In 1978, 76 strength coaches attended the first National Strength Coaches Association convention in Lincoln, Nebraska, many of these coaches were part time employees. Manual Resistance was introduced to the college and professional strength and conditioning coaches in 1979. Dan Riley was the head strength coach of Penn State University and a speaker at the NSCA, during his presentation he showed film of his players training, selected exercises were done with partners and without the use of weights which he deemed manual resistance.
With colleges and universities previously uninvested in strength training and tremendously limited facilities manual resistance was a great way to augment training for the newly founded position of strength and conditioning coach. It gave coaches an avenue to accomplish work with limited strength training tools. In 1982 Dan published Maximum Muscular Fitness which discussed the art of manual partner training.
Since the 70’s and the advent of diverse weight training technologies many have stepped away from manual training and built great weight rooms with different types of exercise devices that make manual training no longer necessary.
Manual resistance still has value as it allows a coach to teach athletes movements that the athlete may not be able to do away from the facility or if their facility is lacking.
The issues you must keep in mind if Manual Resistance is part of your program:
- We have a concussion crisis in athletics. The absolute best tools for strength training the muscular that lowers subconcussive forces are the 4- Way and 5- Way Head and Neck Machines.
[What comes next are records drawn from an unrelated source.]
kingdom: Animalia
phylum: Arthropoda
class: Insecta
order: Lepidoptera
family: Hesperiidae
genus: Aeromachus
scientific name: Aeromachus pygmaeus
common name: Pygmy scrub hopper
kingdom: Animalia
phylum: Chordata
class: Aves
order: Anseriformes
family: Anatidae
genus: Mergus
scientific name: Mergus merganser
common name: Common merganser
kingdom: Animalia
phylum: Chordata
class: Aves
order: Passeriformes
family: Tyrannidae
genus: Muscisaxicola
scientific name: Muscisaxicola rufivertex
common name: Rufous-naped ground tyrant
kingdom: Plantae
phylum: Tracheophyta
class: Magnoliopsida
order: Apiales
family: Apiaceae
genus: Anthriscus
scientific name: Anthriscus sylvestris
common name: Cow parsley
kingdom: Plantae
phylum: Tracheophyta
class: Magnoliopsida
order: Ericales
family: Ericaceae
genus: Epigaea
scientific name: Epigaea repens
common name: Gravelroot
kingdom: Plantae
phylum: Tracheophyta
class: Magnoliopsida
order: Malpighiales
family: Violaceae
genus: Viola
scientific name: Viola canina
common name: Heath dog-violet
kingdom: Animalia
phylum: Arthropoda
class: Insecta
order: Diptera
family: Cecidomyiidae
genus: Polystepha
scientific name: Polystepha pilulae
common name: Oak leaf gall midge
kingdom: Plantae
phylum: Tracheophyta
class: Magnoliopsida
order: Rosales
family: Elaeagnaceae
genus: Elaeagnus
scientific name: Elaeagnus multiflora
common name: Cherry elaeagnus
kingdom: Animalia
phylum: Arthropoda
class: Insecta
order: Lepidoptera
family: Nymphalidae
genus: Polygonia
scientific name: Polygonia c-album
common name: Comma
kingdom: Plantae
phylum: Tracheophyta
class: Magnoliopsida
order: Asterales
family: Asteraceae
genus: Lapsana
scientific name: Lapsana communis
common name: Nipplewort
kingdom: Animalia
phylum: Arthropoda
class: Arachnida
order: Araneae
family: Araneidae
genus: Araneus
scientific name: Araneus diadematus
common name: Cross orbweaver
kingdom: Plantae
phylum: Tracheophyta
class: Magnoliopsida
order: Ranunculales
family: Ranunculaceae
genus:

Manual resistance can be used to augment these exercises or used when these devices are not available but the 4 and 5 -Way Head and Neck Machines should be priorities in your facilities.
- When training manually all athletes must understand the rules and not only perform the exercise themselves but be able to teach, as well as administer the exercise to others.
- Once an athlete understands how to perform manual resistance it requires the same effort and motivation as if trying to improve on a bench, squat, clean or any other strength training exercise.
- When training manually to progressively overload it requires some strength measurement to track progress. A circumference will give you information but fluctuates in regards to time of day, body composition and other physiological variables.
- Remember when training manually around the head and neck athletes should have clean hands especially during flu season.
- After a head or neck injury you need strength values for return-to-play. The athletic trainer and physician use strength levels of the shoulder and knees for return-to-play but without a neck machine and previously obtained strength results one can only guess about the levels needed to resume activity safely.
Manual Resistance Rules
1). Each athlete must know and understand the rules.
2). The Lifter begins each exercise with the goal of 6-8 reps. This requires pacing, in other words, the first repetition is not an all out effort. The effort must be increasing for every subsequent repetition.
2a). The Spotter should allow the lifter to perform each repetition at the same pace or speed of movement. This will require different amounts of pressure by the spotter during the rep (because of leverage). The lifter will feel as though the resistance is similar at all joint angles (the resistance will feel smooth).
3). The lowering phase of every repetition should be slower than the raising phase. A guide in learning manual resistance is raise the involved limbs up in 1-2 seconds or at a 1-2 count and lower them in 4-5 seconds or at a 4 or 5 count.
3a). The Spotter must make sure that they feel more force by the lifter during the lowering phase of each repetition.
4). The Lifter should continually contract their target musculature during the raising phase and the lowering phase of every repetition.
4a). The Spotter must give feedback to the lifter to ensure there is always a constant contraction on every repetition performed. The spotter should identify any relaxation or loss of force by the lifter during the movement.
5). The Lifter should pause with pressure against the spotter’s resistance at the top of every movement. Pausing with pressure and no relaxation is extremely difficult.
5a). The Spotter should insure the lifter is applying force at the top of the movement. The spotter must feel if the lifter is relaxing. The spotter must ease slowly into the lowering phase of the exercise. Slowly easing into the lowering phase or decent is extremely important.
6). The exercise is completed when the athlete reaches momentary muscular failure.